CONSIGNES DE TRAVAIL: Recopiez fidèlement toutes les lignes des enregistrements ci-dessous, sans en modifier aucune.

Entrées de données enregistrées:
==================================================
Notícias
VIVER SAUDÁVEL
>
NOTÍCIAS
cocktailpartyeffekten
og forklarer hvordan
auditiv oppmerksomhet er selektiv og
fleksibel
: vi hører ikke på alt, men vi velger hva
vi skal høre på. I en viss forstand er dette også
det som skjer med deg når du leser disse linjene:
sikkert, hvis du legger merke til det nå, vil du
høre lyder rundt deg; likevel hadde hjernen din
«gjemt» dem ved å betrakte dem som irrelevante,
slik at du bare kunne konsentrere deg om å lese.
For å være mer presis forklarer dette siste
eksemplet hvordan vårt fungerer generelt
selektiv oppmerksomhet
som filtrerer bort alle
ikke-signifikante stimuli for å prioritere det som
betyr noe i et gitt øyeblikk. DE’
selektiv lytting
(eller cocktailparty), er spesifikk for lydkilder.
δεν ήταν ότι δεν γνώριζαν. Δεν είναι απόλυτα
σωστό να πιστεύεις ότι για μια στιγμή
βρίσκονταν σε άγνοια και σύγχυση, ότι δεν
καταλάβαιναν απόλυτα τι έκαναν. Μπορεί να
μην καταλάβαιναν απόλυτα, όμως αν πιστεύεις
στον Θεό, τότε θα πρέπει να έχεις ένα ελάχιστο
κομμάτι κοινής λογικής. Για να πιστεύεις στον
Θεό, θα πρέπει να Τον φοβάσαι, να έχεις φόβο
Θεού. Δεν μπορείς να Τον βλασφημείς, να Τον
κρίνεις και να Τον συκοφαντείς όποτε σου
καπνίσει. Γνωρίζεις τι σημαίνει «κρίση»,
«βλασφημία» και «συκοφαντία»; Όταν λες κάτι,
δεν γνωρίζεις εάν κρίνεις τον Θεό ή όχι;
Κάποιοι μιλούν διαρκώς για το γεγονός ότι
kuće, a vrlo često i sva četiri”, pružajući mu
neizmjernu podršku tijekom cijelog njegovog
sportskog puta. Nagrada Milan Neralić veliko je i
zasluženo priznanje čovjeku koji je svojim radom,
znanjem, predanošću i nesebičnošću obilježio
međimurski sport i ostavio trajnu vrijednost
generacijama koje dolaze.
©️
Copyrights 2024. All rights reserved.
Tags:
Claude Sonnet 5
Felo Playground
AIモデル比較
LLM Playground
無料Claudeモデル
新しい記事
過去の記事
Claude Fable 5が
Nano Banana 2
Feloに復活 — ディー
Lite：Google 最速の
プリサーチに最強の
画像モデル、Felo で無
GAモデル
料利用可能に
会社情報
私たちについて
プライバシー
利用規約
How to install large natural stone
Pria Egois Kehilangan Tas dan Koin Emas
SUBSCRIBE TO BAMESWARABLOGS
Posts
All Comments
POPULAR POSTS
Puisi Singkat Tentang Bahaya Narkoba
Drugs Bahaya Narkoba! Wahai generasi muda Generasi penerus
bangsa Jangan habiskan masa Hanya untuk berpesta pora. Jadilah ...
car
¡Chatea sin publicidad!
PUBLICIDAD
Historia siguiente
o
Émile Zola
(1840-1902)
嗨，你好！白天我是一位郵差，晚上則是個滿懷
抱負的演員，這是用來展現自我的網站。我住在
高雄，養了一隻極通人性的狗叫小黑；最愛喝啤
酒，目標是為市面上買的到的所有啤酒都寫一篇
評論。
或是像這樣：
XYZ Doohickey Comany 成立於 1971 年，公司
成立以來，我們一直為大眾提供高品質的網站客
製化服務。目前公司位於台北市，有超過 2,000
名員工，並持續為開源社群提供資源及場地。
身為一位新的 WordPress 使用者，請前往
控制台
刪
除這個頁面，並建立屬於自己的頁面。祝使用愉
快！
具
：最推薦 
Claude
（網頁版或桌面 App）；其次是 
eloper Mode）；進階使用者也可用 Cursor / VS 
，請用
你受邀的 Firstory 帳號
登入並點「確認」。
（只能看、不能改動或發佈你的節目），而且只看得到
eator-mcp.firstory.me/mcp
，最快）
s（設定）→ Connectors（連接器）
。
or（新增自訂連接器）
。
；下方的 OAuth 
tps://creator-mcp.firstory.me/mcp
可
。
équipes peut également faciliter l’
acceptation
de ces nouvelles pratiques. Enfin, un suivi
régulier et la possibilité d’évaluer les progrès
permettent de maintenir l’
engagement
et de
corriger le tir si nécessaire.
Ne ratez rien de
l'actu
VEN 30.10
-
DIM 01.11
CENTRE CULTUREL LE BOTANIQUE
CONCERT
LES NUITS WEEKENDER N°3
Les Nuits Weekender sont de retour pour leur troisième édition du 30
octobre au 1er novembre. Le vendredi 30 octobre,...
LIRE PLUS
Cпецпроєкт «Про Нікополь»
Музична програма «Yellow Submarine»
==================================================
RÉSULTAT OBTENU:
Notícias
VIVER SAUDÁVEL
>
NOTÍCIAS
cocktailpartyeffekten
og forklarer hvordan
auditiv oppmerksomhet er selektiv og
fleksibel
: vi hører ikke på alt, men vi velger hva
vi skal høre på. I en viss forstand er dette også
det som skjer med deg når du leser disse linjene:
sikkert, hvis du legger merke til det nå, vil du
høre lyder rundt deg; likevel hadde hjernen din
«gjemt» dem ved å betrakte dem som irrelevante,
slik at du bare kunne konsentrere deg om å lese.
For å være mer presis forklarer dette siste
eksemplet hvordan vårt fungerer generelt
selektiv oppmerksomhet
som filtrerer bort alle
ikke-signifikante stimuli for å prioritere det som
betyr noe i et gitt øyeblikk. DE’
selektiv lytting
(eller cocktailparty), er spesifikk for lydkilder.
δεν ήταν ότι δεν γνώριζαν. Δεν είναι απόλυτα
σωστό να πιστεύεις ότι για μια στιγμή
βρίσκονταν σε άγνοια και σύγχυση, ότι δεν
καταλάβαιναν απόλυτα τι έκαναν. Μπορεί να
μην καταλάβαιναν απόλυτα, όμως αν πιστεύεις
στον Θεό, τότε θα πρέπει να έχεις ένα ελάχιστο
κομμάτι κοινής λογικής. Για να πιστεύεις στον
Θεό, θα πρέπει να Τον φοβάσαι, να έχεις φόβο
Θεού. Δεν μπορείς να Τον βλασφημείς, να Τον
κρίνεις και να Τον συκοφαντείς όποτε σου
καπνίσει. Γνωρίζεις τι σημαίνει «κρίση»,
«βλασφημία» και «συκοφαντία»; Όταν λες κάτι,
δεν γνωρίζεις εάν κρίνεις τον Θεό ή όχι;
Κάποιοι μιλούν διαρκώς για το γεγονός ότι
kuće, a vrlo često i sva četiri”, pružajući mu
neizmjernu podršku tijekom cijelog njegovog
sportskog puta. Nagrada Milan Neralić veliko je i
zasluženo priznanje čovjeku koji je svojim radom,
znanjem, predanošću i nesebičnošću obilježio
međimurski sport i ostavio trajnu vrijednost
generacijama koje dolaze.
©️
Copyrights 2024. All rights reserved.
Tags:
Claude Sonnet 5
Felo Playground
AIモデル比較
LLM Playground
無料Claudeモデル
新しい記事
過去の記事
Claude Fable 5が
Nano Banana 2
Feloに復活 — ディー
Lite：Google 最速の
プリサーチに最強の
画像モデル、Felo で無
GAモデル
料利用可能に
会社情報
私たちについて
プライバシー
利用規約
How to install large natural stone
Pria Egois Kehilangan Tas dan Koin Emas
SUBSCRIBE TO BAMESWARABLOGS
Posts
All Comments
POPULAR POSTS
Puisi Singkat Tentang Bahaya Narkoba
Drugs Bahaya Narkoba! Wahai generasi muda Generasi penerus
bangsa Jangan habiskan masa Hanya untuk berpesta pora. Jadilah ...
car
¡Chatea sin publicidad!
PUBLICIDAD
Historia siguiente
o
Émile Zola
(1840-1902)
嗨，你好！白天我是一位郵差，晚上則是個滿懷
抱負的演員，這是用來展現自我的網站。我住在
高雄，養了一隻極通人性的狗叫小黑；最愛喝啤
酒，目標是為市面上買的到的所有啤酒都寫一篇
評論。
或是像這樣：
XYZ Doohickey Comany 成立於 1971 年，公司
成立以來，我們一直為大眾提供高品質的網站客
製化服務。目前公司位於台北市，有超過 2,000
名員工，並持續為開源社群提供資源及場地。
身為一位新的 WordPress 使用者，請前往
控制台
刪
除這個頁面，並建立屬於自己的頁面。祝使用愉
快！
具
：最推薦 
Claude
（網頁版或桌面 App）；其次是 
eloper Mode）；進階使用者也可用 Cursor / VS 
，請用
你受邀的 Firstory 帳號
登入並點「確認」。
（只能看、不能改動或發佈你的節目），而且只看得到
eator-mcp.firstory.me/mcp
，最快）
s（設定）→ Connectors（連接器）
。
or（新增自訂連接器）
。
；下方的 OAuth 
tps://creator-mcp.firstory.me/mcp
可
。
équipes peut également faciliter l’
acceptation
de ces nouvelles pratiques. Enfin, un suivi
régulier et la possibilité d’évaluer les progrès
permettent de maintenir l’
engagement
et de
corriger le tir si nécessaire.
Ne ratez rien de
l'actu
VEN 30.10
-
DIM 01.11
CENTRE CULTUREL LE BOTANIQUE
CONCERT
LES NUITS WEEKENDER N°3
Les Nuits Weekender sont de retour pour leur troisième édition du 30
octobre au 1er novembre. Le vendredi 30 octobre,...
LIRE PLUS
Cпецпроєкт «Про Нікополь»
Музична програма «Yellow Submarine»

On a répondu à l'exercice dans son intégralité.